» **TASK DIRECTIONS**
Rewrite the lines below, substituting "camera line" for "lens line" and keeping everything else the same. Leave the pictures out.

» **THE DATA**
• • • •

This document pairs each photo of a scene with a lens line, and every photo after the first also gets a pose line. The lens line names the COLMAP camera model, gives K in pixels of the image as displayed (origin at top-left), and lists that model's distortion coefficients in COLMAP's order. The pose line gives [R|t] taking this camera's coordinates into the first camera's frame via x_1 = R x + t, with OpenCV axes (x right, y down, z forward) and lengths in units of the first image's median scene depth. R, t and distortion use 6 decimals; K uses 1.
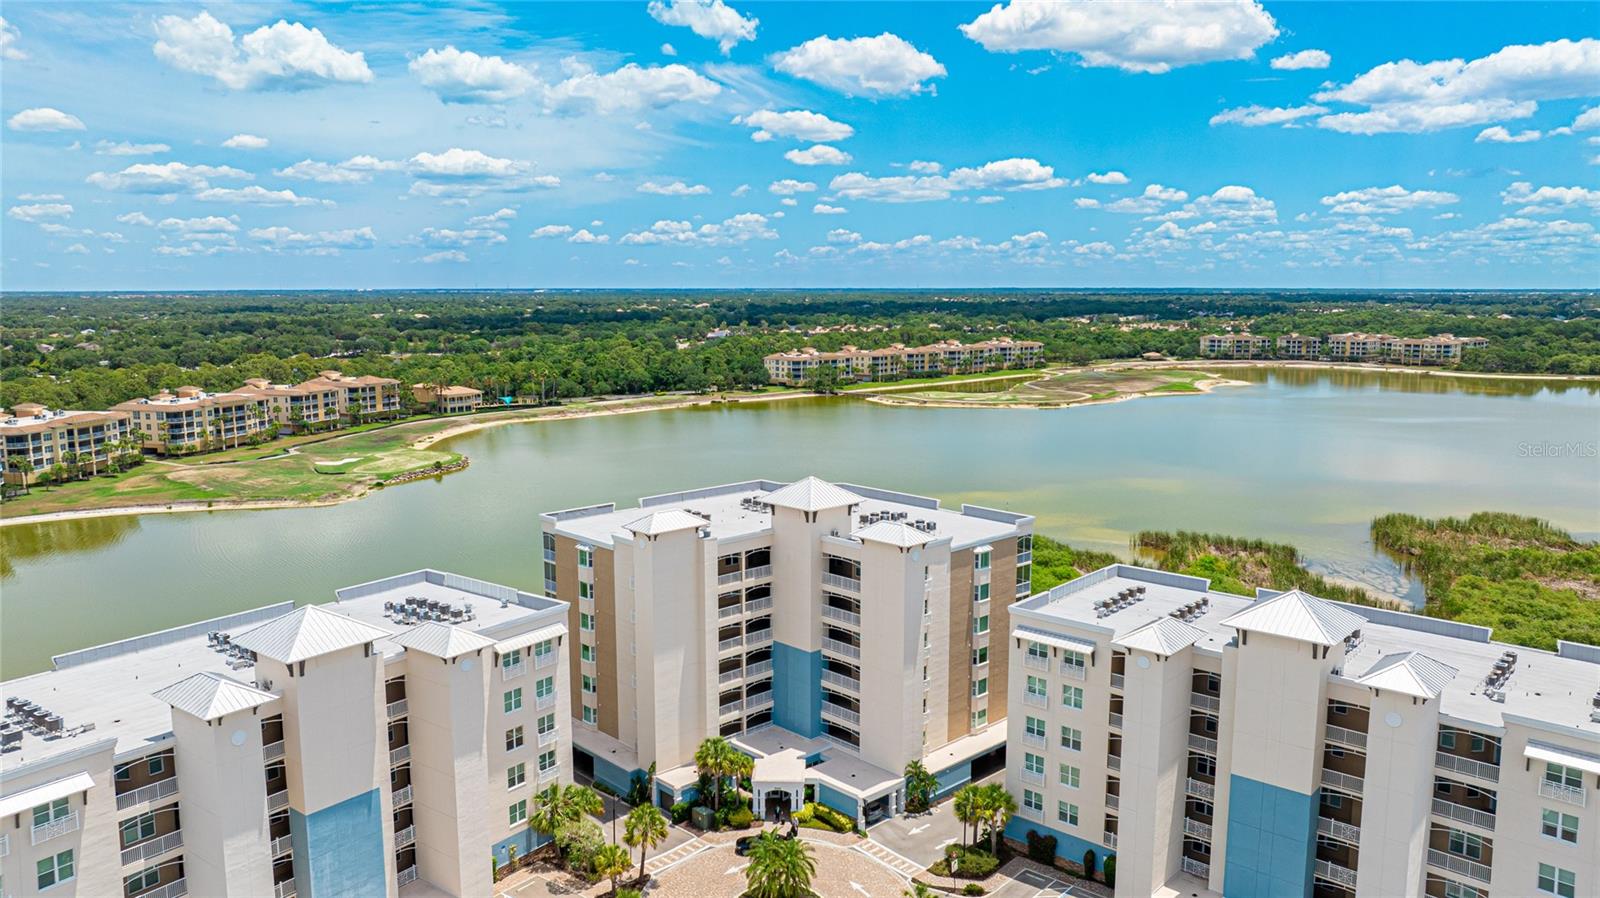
lens RADIAL K [[1154.9, 0, 804.9], [0, 1154.9, 468.6], [0, 0, 1]] dist [0.015458, -0.097508]
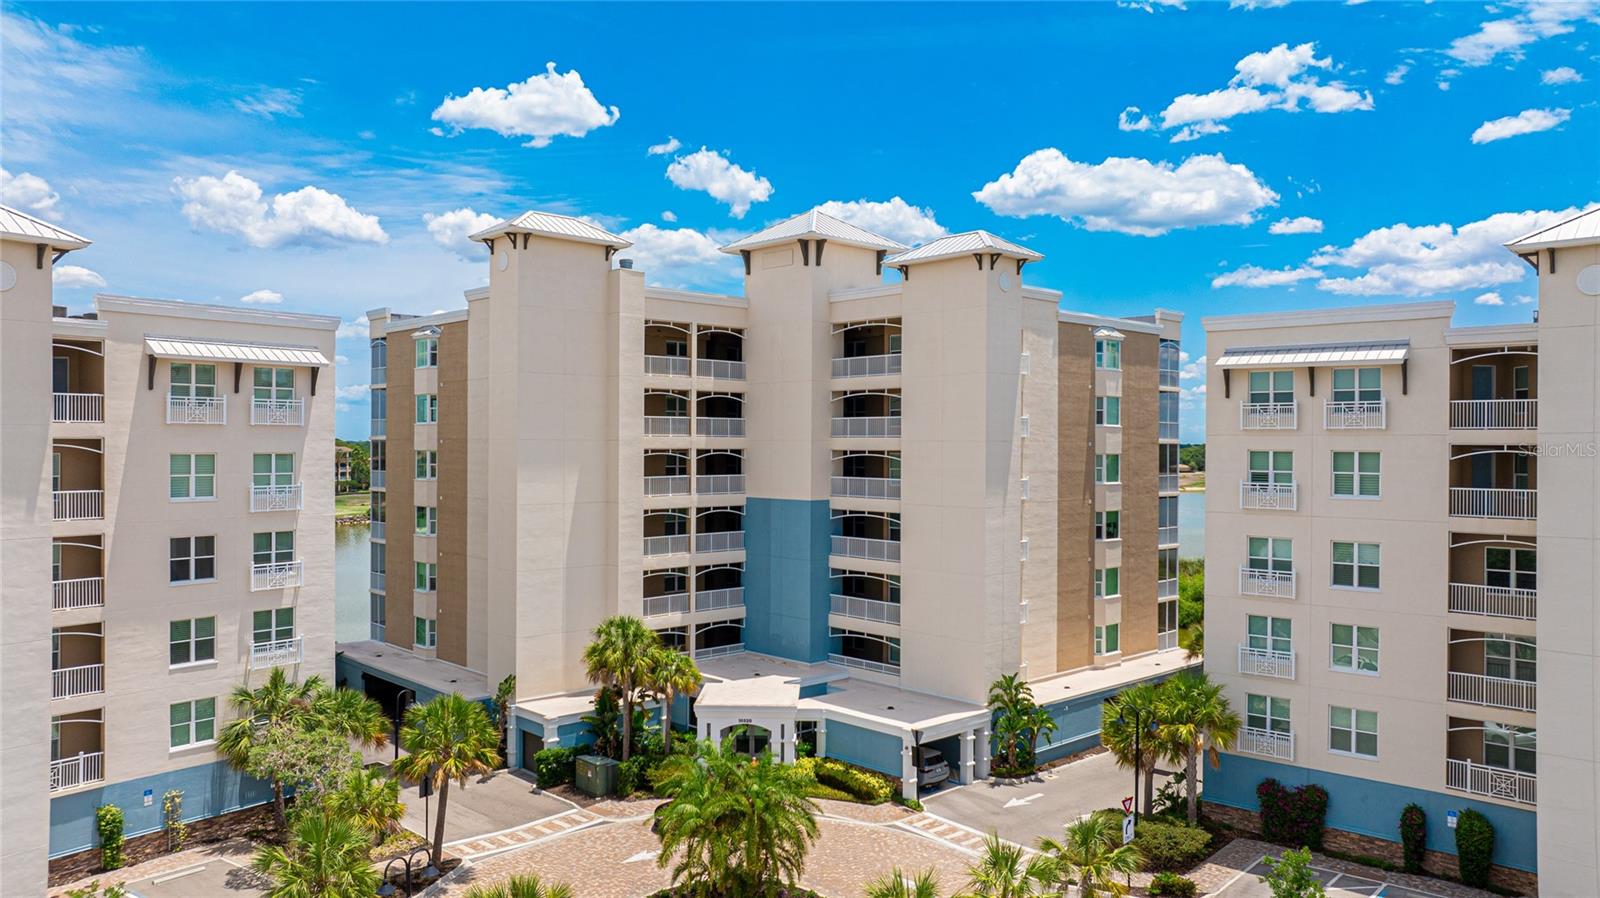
lens RADIAL K [[1164.7, 0, 804.4], [0, 1164.7, 450.0], [0, 0, 1]] dist [-0.014424, -0.003728]
pose [[0.999975, 0.005044, -0.005022, 0.004718], [-0.005754, 0.988183, -0.153172, 0.227790], [0.004190, 0.153197, 0.988187, 0.451574]]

• • • •

» **WRITTEN RESPONSE**
This document pairs each photo of a scene with a camera line, and every photo after the first also gets a pose line. The camera line names the COLMAP camera model, gives K in pixels of the image as displayed (origin at top-left), and lists that model's distortion coefficients in COLMAP's order. The pose line gives [R|t] taking this camera's coordinates into the first camera's frame via x_1 = R x + t, with OpenCV axes (x right, y down, z forward) and lengths in units of the first image's median scene depth. R, t and distortion use 6 decimals; K uses 1.
lens RADIAL K [[1154.9, 0, 804.9], [0, 1154.9, 468.6], [0, 0, 1]] dist [0.015458, -0.097508]
lens RADIAL K [[1164.7, 0, 804.4], [0, 1164.7, 450.0], [0, 0, 1]] dist [-0.014424, -0.003728]
pose [[0.999975, 0.005044, -0.005022, 0.004718], [-0.005754, 0.988183, -0.153172, 0.227790], [0.004190, 0.153197, 0.988187, 0.451574]]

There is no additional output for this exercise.